+++ EXCERPT +++
EARLY MATERNAL DEPRIVATION MODULATES DISTRIBUTION OF INTERLEUKIN-1 AND NMDA RECEPTORS AT THE SYNAPTIC MEMBRANE

Severe stress early in life induces changes in neuronal function, determining a different setting in synaptic organization, which could be implicated in promoting an adaptive response under physiological conditions and/or in stress-related disorders later in life. The pro-inflammatory citokine Interleukin-1β (IL-1β) has been recognised as a central regulator of stress responses. IL-1β signal transduction in neurons occurs through the IL-1 receptor type I (IL-1-RI). We recently demonstrated in primary hippocampal neurons that IL-1RI is enriched at synaptic sites, where it co-localizes with, and binds to the GluN2B subunit of NMDA receptor (NMDAR) suggesting a functional interaction. In a model of maternal deprivation (MD) we investigated the expression and distribution at the post-synaptic site of IL-1RI, together with the GluN2A and GluN2B subunits of the NMDAR and the GluR1 and GluR2 subunits of the AMPA receptors, in the hippocampus and pre-frontal cortex of male and female rats. 24h of MD at PND9 significantly increases the levels of IL-1RI, as well as IL-1RI interaction with GluN2B, at the synapsis of hippocampal neurons at PND 45. This effect is sex-dependent, occurring only in male rats. No such alterations were observed in the prefrontal cortex as well as no enrichment of GluN2B and GluN2A at the synapse is evident in PND 45 MD rats. On the contrary, both GluR1 and GluR2 subunits of the AMPAR at the hippocampal synapse were reduced in 45 PND MD rats. The decrease of AMPAR subunits at the post-synapses of male MD rats was coupled to a decreased phosphorylation at Tyr-1472 of the GluN2B subunit of the NMDAR. These data reveal a profound modification in the receptors organization at the post-synapses induced by MD in male rats hippocampi, suggesting the setting for an immature synapse which possibly affect neuronal sensitivity to both IL-1b and the glutamatergic neurotransmission.
+++ EXERCISE DATA +++
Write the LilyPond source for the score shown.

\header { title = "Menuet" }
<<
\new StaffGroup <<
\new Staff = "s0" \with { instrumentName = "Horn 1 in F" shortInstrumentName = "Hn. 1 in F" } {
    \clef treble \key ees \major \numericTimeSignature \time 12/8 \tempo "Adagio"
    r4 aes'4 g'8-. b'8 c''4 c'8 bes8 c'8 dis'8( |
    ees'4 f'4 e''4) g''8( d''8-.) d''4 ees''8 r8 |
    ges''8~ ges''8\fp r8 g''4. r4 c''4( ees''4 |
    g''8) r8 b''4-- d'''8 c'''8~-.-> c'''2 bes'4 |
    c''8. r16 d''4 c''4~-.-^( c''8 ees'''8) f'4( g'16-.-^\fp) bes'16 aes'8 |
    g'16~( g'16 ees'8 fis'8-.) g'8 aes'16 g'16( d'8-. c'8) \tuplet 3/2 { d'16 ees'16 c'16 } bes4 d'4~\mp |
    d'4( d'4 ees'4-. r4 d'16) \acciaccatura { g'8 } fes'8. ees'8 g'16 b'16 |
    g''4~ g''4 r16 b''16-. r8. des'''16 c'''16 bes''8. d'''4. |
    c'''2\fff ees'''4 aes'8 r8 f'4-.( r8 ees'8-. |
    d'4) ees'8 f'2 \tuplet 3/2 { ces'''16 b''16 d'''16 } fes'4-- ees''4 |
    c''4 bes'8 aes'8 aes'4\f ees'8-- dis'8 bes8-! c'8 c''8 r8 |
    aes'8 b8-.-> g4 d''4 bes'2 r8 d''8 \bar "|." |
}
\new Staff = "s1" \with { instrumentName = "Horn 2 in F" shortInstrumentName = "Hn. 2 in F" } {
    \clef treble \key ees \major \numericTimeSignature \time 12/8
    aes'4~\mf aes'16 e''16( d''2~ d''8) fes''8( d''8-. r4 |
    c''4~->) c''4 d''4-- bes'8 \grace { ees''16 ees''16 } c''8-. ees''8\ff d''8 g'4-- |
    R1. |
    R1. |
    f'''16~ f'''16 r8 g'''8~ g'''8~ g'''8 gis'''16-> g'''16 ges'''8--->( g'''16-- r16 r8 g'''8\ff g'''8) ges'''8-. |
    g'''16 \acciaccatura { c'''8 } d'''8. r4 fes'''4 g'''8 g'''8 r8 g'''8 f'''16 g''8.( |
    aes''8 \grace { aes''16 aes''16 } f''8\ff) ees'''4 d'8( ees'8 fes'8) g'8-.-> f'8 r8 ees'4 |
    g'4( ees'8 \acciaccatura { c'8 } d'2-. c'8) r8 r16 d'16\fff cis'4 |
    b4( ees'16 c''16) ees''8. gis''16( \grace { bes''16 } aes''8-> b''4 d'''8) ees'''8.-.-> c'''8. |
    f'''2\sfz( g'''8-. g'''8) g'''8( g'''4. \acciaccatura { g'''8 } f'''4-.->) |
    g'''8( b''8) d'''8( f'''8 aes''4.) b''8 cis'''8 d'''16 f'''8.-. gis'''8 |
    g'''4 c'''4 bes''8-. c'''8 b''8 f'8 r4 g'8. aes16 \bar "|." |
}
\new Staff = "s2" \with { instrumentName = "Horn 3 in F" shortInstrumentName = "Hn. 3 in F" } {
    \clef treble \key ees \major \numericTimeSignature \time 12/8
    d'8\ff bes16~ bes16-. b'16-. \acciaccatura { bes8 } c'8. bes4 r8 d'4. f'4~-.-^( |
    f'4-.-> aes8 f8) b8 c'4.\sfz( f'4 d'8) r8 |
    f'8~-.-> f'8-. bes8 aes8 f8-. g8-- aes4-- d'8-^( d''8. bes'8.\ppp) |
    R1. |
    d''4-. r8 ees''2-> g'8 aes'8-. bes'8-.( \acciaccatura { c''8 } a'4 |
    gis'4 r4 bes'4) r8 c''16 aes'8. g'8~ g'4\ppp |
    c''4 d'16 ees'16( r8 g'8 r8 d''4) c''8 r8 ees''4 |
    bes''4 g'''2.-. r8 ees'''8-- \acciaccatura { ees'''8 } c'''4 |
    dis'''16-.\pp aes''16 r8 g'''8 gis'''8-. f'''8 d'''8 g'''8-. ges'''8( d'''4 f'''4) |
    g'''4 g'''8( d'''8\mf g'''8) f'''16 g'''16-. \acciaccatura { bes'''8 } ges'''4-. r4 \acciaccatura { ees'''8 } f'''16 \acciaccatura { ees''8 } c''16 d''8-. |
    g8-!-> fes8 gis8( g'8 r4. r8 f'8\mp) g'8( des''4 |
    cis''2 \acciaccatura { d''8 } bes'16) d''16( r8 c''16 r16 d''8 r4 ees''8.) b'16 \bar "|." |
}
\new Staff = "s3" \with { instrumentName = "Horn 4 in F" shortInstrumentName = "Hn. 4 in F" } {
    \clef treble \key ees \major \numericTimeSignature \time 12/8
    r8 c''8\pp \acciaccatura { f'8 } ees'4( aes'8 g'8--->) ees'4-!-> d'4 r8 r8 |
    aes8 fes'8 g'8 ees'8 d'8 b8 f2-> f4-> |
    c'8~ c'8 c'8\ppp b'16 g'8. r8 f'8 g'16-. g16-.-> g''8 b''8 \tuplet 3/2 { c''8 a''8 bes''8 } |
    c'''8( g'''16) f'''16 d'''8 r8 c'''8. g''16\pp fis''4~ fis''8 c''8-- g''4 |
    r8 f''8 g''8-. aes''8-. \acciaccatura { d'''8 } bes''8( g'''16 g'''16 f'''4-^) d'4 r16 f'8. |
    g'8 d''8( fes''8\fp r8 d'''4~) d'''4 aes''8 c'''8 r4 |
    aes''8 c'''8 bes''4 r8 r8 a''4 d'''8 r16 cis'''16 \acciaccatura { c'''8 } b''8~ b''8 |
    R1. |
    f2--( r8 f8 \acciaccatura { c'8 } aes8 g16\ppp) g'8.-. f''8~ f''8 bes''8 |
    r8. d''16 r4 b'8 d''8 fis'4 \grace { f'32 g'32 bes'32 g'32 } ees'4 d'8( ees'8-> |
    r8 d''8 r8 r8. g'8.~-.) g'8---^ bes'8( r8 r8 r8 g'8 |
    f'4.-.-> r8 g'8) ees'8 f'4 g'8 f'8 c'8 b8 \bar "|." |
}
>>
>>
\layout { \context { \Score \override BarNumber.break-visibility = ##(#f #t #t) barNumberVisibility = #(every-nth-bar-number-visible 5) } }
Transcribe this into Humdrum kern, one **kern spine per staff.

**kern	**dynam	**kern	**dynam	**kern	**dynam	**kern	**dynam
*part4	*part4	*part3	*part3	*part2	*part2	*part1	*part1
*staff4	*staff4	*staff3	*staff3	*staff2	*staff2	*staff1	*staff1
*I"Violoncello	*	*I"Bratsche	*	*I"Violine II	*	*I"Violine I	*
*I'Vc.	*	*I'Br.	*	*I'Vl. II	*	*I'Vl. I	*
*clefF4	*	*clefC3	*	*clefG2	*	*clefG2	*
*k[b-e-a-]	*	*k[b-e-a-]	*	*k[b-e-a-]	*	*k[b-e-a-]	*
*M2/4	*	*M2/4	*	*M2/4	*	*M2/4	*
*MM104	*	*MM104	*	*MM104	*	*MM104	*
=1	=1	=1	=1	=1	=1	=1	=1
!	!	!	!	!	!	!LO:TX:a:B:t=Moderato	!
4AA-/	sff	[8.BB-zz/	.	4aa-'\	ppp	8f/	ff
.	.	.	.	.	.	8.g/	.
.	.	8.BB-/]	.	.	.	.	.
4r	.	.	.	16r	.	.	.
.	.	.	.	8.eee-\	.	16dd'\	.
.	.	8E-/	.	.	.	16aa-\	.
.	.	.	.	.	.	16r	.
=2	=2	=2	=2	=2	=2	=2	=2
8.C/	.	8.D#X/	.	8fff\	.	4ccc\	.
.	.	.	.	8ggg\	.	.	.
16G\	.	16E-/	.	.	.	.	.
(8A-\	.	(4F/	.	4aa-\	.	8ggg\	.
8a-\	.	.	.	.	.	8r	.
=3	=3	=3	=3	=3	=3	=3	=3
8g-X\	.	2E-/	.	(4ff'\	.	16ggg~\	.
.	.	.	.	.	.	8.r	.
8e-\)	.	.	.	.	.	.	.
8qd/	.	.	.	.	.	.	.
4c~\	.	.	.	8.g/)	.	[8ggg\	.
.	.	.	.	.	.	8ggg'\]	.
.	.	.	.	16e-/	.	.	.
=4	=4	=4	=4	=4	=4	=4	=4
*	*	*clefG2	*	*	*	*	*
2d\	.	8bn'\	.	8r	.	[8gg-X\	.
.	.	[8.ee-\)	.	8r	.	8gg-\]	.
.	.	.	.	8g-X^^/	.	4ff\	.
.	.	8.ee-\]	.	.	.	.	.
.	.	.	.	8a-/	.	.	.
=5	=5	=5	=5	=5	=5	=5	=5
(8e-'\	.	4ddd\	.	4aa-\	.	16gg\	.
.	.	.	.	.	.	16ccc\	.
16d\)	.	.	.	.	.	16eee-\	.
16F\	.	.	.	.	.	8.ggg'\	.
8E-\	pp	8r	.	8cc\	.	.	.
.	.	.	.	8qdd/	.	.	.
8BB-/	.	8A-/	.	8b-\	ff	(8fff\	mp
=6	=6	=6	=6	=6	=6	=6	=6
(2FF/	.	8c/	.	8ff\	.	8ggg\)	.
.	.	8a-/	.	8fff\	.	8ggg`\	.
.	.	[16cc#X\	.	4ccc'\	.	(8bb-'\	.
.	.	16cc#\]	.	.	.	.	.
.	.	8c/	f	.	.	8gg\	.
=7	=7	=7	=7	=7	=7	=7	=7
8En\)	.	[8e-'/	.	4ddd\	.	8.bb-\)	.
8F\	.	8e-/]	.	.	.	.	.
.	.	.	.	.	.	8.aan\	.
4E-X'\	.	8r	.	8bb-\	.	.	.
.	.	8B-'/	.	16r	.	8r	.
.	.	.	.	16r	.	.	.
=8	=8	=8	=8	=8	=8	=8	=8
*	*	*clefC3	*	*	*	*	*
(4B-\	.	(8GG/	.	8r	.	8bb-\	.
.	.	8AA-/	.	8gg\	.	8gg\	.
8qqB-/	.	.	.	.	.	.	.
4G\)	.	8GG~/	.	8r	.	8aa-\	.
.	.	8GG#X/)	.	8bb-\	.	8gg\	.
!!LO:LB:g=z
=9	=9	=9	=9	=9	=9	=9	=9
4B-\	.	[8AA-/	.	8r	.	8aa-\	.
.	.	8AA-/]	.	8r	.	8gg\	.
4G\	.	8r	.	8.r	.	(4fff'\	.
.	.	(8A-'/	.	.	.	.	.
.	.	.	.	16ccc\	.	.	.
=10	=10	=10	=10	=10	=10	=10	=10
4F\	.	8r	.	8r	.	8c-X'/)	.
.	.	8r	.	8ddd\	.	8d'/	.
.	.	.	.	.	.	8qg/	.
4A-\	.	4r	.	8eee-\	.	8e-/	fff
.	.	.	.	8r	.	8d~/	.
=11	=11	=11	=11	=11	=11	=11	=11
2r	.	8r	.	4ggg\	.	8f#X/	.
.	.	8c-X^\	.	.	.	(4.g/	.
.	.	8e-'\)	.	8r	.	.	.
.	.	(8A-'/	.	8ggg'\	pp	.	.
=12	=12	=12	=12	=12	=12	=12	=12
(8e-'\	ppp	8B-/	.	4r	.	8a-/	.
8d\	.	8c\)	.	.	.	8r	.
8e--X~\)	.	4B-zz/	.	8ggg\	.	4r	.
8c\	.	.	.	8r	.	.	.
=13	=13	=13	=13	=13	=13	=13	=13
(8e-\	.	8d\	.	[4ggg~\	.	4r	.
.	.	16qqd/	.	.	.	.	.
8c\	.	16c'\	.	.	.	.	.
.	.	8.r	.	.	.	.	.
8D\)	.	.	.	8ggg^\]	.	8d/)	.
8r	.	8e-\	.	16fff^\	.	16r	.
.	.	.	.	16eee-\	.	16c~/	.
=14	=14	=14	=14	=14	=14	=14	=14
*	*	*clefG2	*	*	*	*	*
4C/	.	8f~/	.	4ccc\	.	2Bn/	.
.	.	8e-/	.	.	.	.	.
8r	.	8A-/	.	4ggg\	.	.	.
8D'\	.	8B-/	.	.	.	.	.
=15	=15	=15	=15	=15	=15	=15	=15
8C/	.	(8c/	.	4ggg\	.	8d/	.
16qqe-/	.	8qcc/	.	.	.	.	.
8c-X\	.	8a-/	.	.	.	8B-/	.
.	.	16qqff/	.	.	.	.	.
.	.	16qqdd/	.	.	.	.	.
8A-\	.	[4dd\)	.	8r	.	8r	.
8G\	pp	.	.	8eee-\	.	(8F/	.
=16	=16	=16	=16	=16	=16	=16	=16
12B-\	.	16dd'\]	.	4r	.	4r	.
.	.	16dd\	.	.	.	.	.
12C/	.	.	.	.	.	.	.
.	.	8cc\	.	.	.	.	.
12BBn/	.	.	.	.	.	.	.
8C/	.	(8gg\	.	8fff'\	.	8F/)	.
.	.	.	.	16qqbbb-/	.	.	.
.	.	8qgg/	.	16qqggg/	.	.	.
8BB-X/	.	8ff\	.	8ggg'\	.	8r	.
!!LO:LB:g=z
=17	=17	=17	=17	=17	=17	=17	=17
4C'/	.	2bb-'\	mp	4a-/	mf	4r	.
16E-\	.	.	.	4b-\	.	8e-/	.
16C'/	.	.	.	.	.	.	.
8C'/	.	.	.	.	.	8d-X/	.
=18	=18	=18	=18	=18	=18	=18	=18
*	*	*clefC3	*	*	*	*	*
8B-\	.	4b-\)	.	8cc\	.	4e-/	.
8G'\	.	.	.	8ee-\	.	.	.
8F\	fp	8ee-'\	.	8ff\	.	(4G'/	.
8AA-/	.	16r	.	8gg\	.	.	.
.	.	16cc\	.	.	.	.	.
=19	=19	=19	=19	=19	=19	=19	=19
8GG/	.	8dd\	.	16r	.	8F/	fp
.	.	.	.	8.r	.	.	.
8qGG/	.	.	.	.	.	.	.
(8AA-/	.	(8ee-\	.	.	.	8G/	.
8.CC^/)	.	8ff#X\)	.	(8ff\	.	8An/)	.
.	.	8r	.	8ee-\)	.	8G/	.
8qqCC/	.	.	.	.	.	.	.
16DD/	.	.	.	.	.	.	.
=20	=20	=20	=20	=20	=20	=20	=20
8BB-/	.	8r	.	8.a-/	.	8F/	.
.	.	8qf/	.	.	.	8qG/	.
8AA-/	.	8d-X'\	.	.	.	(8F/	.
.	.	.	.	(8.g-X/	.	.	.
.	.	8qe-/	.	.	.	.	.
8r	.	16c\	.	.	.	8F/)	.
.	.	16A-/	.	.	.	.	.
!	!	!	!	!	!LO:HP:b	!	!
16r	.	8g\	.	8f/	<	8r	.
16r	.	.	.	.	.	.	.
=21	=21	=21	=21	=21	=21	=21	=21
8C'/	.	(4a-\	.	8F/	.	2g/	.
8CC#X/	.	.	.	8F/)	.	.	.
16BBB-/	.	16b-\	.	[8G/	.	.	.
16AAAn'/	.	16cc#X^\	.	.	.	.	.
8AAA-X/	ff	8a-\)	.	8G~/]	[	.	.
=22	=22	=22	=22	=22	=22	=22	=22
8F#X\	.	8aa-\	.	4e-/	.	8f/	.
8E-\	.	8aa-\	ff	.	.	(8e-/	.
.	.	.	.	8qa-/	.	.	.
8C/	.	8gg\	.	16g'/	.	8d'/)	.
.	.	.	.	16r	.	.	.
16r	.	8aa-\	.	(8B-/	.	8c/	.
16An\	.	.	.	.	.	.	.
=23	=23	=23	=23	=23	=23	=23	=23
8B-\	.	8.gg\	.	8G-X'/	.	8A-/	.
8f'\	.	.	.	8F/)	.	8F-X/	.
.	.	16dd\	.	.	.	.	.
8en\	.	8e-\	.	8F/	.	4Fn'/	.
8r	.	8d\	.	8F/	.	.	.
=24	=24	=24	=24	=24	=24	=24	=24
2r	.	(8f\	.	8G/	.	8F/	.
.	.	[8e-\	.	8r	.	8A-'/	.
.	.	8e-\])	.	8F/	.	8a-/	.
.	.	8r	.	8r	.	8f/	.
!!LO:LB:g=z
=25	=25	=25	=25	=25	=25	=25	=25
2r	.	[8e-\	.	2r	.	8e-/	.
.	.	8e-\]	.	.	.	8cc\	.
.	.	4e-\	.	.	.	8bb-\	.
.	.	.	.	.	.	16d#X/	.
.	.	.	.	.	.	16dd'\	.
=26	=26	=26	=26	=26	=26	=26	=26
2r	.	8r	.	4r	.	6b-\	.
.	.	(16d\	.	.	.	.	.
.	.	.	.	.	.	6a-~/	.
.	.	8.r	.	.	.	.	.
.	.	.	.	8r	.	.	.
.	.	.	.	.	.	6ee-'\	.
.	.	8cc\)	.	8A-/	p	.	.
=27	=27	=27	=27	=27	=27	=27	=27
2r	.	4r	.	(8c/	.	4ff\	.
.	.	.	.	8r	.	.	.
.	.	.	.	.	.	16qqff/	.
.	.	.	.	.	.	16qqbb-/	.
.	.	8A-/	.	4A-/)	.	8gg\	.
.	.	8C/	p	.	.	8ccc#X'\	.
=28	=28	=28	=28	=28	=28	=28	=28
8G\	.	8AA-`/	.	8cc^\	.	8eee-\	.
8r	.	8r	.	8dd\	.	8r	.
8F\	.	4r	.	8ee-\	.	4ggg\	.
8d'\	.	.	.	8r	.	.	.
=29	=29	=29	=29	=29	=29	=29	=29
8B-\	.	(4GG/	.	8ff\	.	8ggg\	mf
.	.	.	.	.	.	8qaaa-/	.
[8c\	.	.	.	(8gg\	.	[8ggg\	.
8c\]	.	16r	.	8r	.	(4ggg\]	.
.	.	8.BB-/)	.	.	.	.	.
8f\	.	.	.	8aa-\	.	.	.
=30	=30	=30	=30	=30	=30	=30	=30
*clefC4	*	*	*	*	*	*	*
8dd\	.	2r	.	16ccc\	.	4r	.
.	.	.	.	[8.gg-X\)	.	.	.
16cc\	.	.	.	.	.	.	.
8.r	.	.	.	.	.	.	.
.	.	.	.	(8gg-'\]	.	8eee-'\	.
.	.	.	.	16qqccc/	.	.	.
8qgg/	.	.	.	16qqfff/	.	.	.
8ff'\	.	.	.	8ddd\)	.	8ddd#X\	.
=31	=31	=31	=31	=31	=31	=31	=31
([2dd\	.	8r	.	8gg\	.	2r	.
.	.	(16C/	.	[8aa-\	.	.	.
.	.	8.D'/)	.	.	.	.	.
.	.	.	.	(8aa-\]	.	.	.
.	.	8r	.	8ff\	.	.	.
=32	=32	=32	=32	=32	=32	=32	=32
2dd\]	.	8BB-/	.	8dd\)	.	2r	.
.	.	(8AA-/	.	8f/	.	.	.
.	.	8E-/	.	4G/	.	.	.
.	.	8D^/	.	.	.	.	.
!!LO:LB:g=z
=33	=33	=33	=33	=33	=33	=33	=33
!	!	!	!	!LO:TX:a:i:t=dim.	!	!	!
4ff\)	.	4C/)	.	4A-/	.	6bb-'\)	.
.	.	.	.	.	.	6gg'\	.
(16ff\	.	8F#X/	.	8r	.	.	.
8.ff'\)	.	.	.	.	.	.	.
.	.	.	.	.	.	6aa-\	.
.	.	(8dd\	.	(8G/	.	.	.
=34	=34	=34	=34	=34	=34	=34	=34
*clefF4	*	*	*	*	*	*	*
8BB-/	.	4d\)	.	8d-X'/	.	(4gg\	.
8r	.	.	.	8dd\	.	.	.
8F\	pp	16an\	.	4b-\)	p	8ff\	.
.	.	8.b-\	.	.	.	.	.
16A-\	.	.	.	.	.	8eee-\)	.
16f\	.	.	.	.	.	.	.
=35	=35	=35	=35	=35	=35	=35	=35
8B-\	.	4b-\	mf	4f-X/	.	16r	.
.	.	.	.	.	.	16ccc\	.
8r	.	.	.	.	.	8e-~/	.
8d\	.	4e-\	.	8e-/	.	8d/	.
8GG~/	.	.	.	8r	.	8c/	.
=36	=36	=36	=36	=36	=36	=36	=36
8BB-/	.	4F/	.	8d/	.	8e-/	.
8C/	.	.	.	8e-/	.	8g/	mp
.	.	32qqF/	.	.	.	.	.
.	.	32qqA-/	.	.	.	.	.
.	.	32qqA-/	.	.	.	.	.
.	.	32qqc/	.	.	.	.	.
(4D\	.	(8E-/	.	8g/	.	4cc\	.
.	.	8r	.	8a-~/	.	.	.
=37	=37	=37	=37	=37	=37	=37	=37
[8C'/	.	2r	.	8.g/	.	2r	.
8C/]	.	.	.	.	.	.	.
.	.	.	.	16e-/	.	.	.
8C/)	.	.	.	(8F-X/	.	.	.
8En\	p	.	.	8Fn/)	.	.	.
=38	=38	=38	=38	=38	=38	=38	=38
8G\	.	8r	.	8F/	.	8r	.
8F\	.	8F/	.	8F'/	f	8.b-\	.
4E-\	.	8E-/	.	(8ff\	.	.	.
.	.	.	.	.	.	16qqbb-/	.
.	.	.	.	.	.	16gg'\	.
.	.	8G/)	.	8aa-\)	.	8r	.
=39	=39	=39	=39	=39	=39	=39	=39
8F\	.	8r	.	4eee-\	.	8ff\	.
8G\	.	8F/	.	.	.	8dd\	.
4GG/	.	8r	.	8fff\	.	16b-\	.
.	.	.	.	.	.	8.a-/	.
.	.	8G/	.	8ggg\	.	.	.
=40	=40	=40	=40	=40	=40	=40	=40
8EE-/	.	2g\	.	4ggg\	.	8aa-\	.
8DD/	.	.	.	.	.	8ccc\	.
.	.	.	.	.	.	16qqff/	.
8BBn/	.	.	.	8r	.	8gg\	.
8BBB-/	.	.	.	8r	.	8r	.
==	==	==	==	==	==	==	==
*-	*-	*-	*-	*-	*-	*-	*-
+++
* **WHAT THIS TASK INVOLVES**:
According to the abstract on maternal deprivation and synaptic receptors, what earlier finding suggested a functional interaction between IL-1RI and the NMDA receptor? Answer in one to three sentences.

* **SOLUTION TO THE EXERCISE**:
In primary hippocampal neurons, IL-1RI was shown to be enriched at synaptic sites. There it co-localizes with and binds to the GluN2B subunit of the NMDA receptor, which suggested a functional interaction between them.